The cheapest hi-vis we stock is a $14 polyester Class 2 t-shirt — generic, no brand worth mentioning, sells fine in October but a roaster in July. We don't pretend otherwise. If a guy comes in for a $14 hi-vis in July, we tell him: it'll get you through a half-day, but you're going to wish you'd spent more by lunch.
Step up: Carhartt Force High-Vis Color-Block Class 2 t-shirt at $30. Better fabric, sweat-wicking, holds reflective tape through 30+ washes. This is our best-selling summer hi-vis. The Force fabric is the difference.
Step up again: Carhartt Force Sun Defender Lightweight Long-Sleeve Hi-Vis at $40. UPF 50, mesh ventilation panels under the arms and across the back, long-sleeve so you're not getting forearm-burned through the day. This is what most experienced outdoor crews end up in by their second summer.
For vests, the Carhartt High-Vis Class 2 Mesh Vest at $35 is the floor. The full-mesh Ergodyne Glowear 8210Z at $30 is a similar option. Either is light-years better than a solid-poly vest in heat.
If you're in flag-traffic or right-of-way work and you need Class 3, the long-sleeve hi-vis t-shirts handle it as long as the reflective tape configuration is right. Verify with your foreman, not with us. We don't certify.
One thing about reflective tape and washing. Cheap reflective tape (the silver-gray strips) starts to peel and crack after 15 to 20 washes on the cheap shirts.
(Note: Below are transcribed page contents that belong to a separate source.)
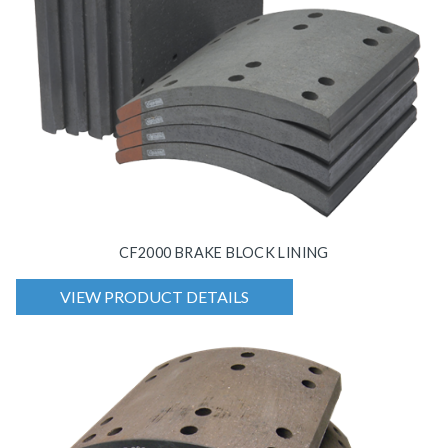
CF2000 BRAKE BLOCK LINING
VIEW PRODUCT DETAILS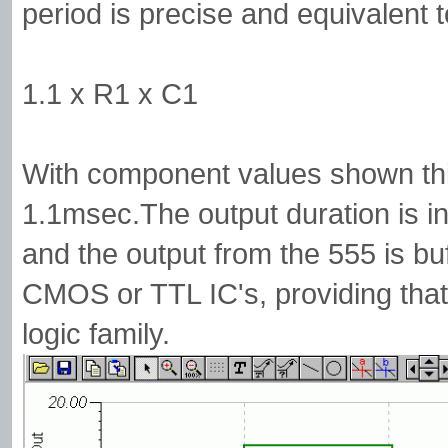
period is precise and equivalent t
1.1 x R1 x C1
With component values shown thi
1.1msec.The output duration is in
and the output from the 555 is buf
CMOS or TTL IC's, providing that
logic family.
The Carhartt Force tape is heat-applied differently and survives 50+ washes. Over a season of daily wear and a wash every two days, that's the difference between buying one good shirt or three cheap ones.
Last note. If your foreman lets you choose your own hi-vis, pick the lightest, most ventilated thing that meets the class requirement. Hi-vis isn't supposed to be the warmest layer in your kit. In July, it's supposed to be barely there.